Problem details: Restate the listing below word for word, omitting any images.

Material provided:

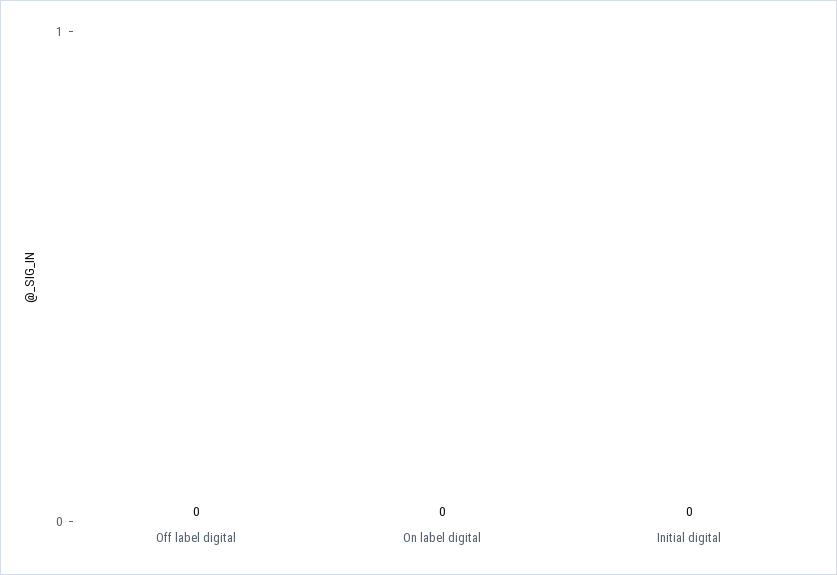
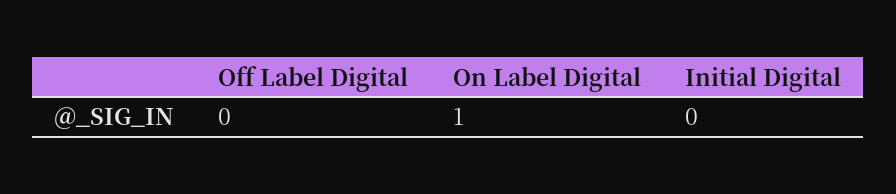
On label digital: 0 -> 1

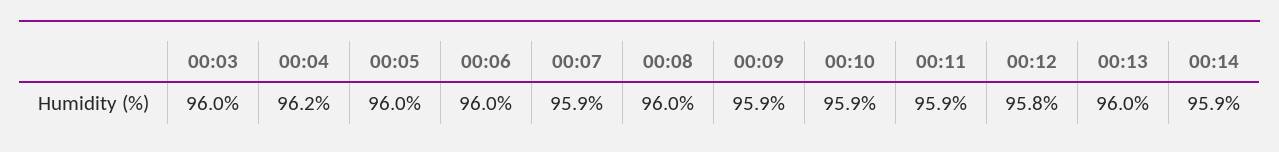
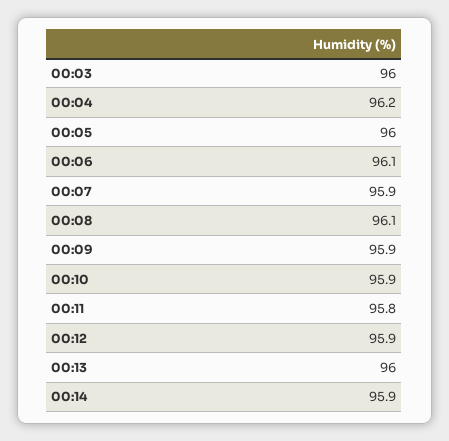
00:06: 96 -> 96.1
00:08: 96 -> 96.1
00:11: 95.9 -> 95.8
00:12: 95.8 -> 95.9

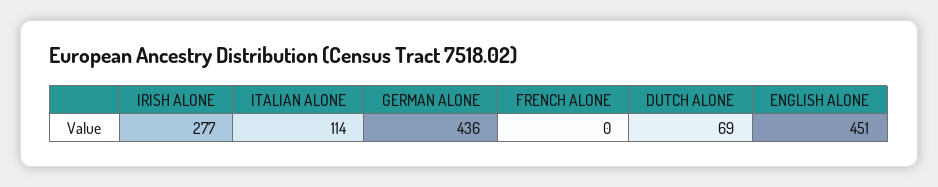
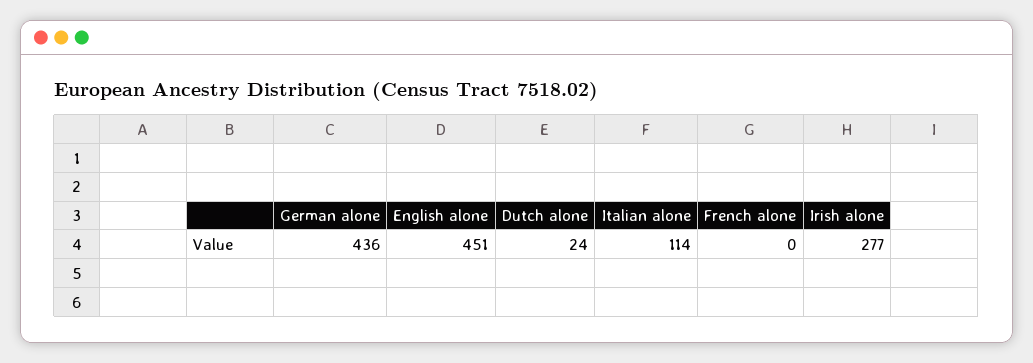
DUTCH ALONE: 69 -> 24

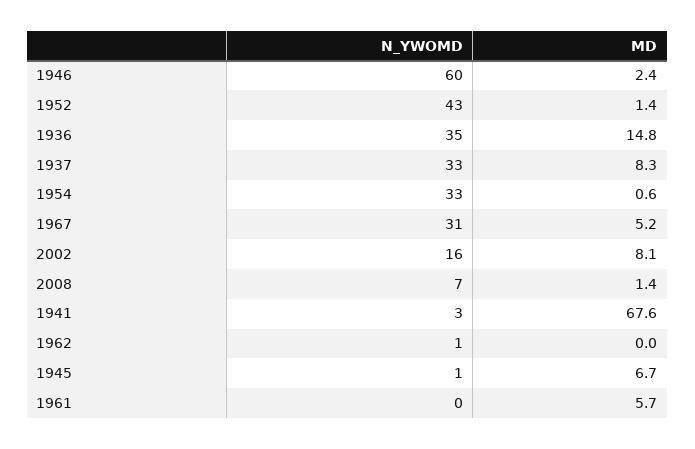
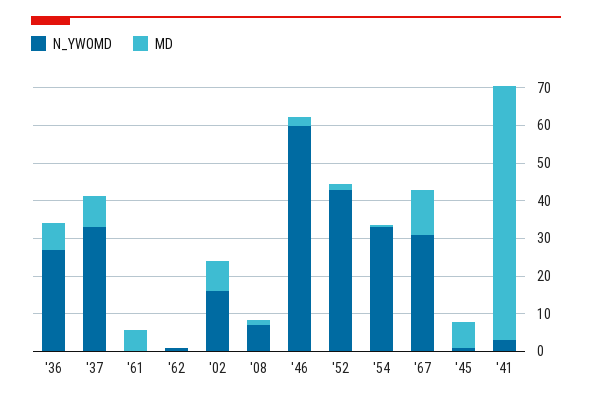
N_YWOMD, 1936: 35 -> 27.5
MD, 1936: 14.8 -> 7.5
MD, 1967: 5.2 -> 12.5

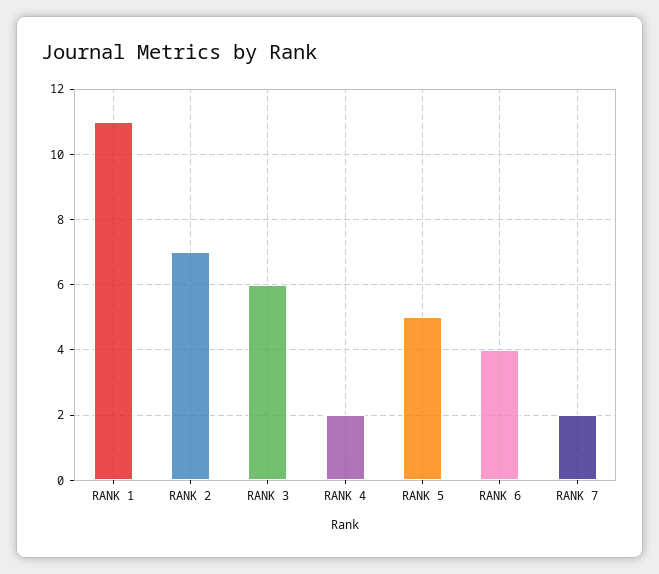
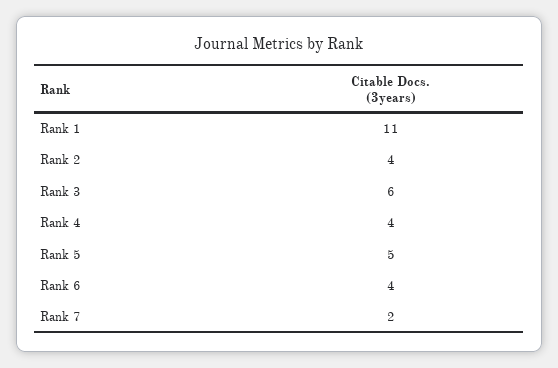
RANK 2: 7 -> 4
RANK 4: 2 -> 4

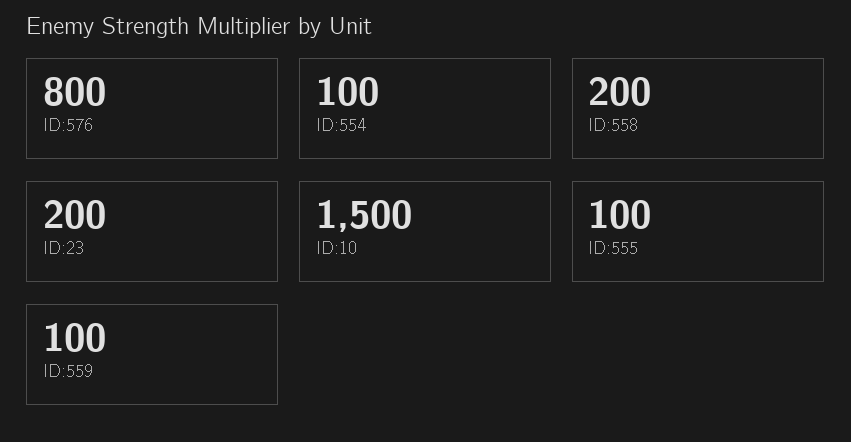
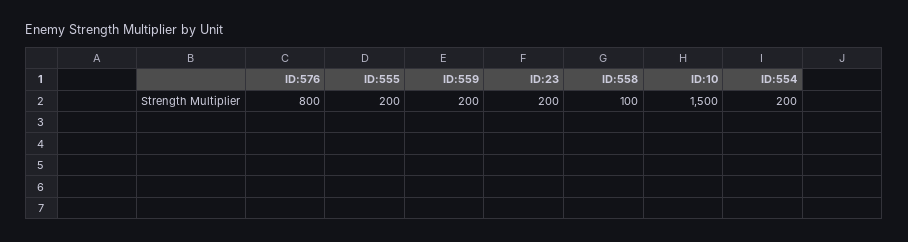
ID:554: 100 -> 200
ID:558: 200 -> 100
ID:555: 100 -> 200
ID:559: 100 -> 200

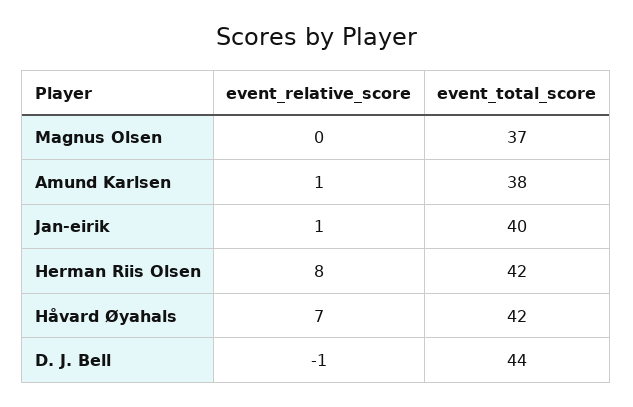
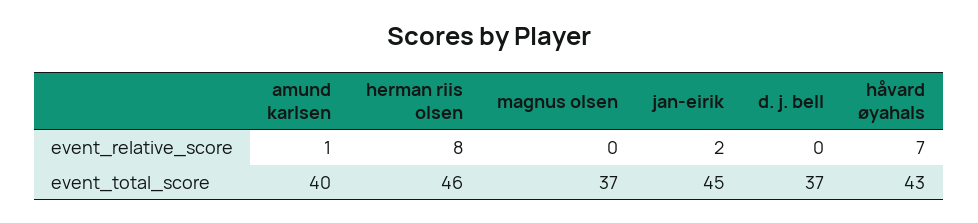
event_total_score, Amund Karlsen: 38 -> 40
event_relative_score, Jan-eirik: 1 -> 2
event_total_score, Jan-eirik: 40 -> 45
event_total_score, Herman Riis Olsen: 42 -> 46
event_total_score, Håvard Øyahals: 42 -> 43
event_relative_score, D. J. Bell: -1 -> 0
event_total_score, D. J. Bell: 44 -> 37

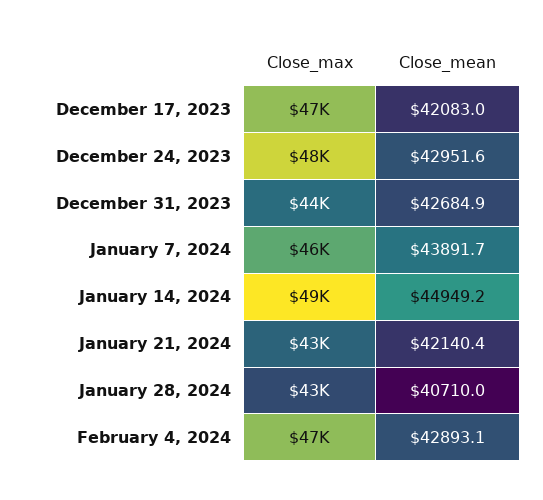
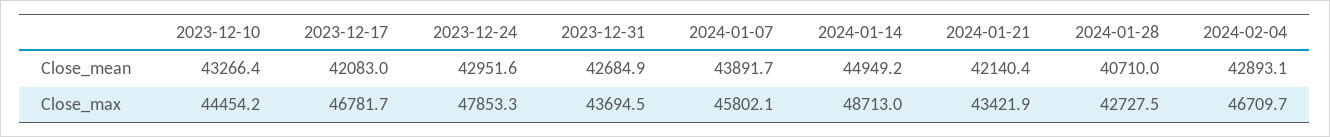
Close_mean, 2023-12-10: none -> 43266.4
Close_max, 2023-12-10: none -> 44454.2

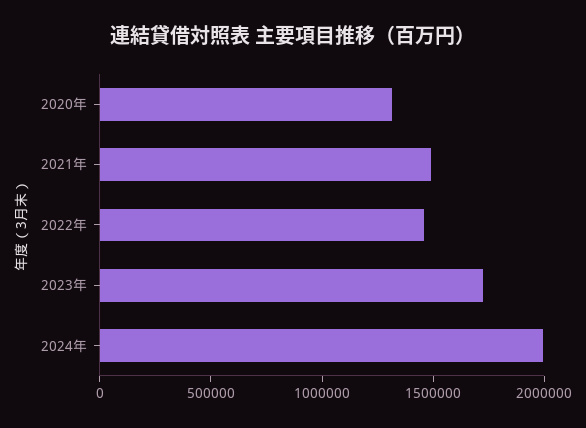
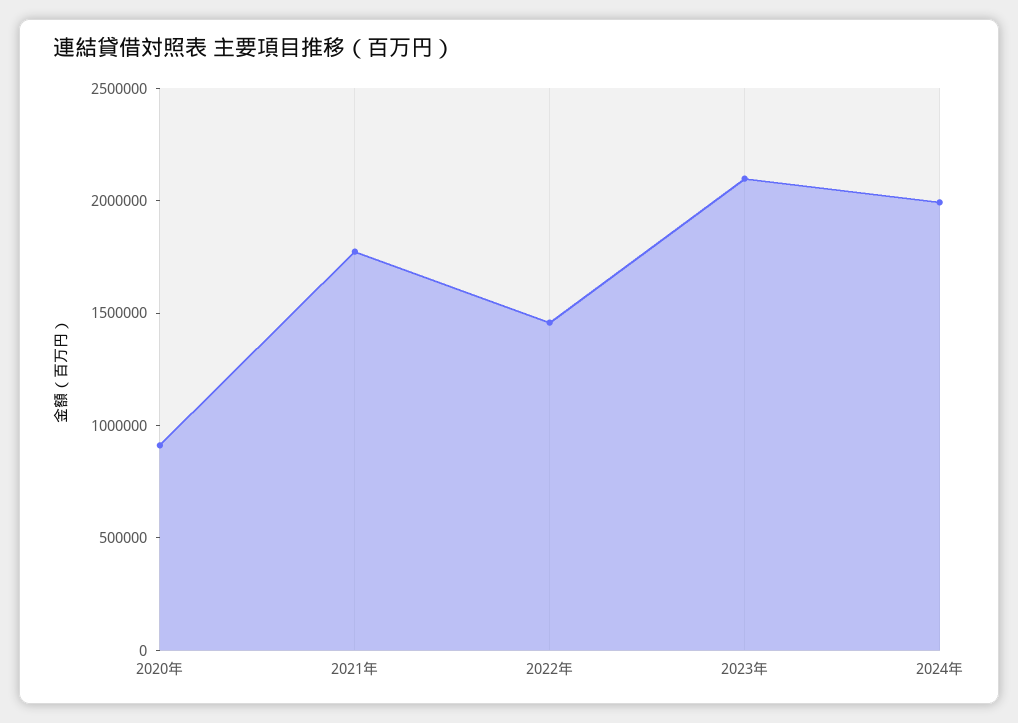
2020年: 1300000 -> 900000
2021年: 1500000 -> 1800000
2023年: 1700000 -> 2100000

Answer to this task:
On label digital: 0 -> 1

00:06: 96 -> 96.1
00:08: 96 -> 96.1
00:11: 95.9 -> 95.8
00:12: 95.8 -> 95.9

DUTCH ALONE: 69 -> 24

N_YWOMD, 1936: 35 -> 27.5
MD, 1936: 14.8 -> 7.5
MD, 1967: 5.2 -> 12.5

RANK 2: 7 -> 4
RANK 4: 2 -> 4

ID:554: 100 -> 200
ID:558: 200 -> 100
ID:555: 100 -> 200
ID:559: 100 -> 200

event_total_score, Amund Karlsen: 38 -> 40
event_relative_score, Jan-eirik: 1 -> 2
event_total_score, Jan-eirik: 40 -> 45
event_total_score, Herman Riis Olsen: 42 -> 46
event_total_score, Håvard Øyahals: 42 -> 43
event_relative_score, D. J. Bell: -1 -> 0
event_total_score, D. J. Bell: 44 -> 37

Close_mean, 2023-12-10: none -> 43266.4
Close_max, 2023-12-10: none -> 44454.2

2020年: 1300000 -> 900000
2021年: 1500000 -> 1800000
2023年: 1700000 -> 2100000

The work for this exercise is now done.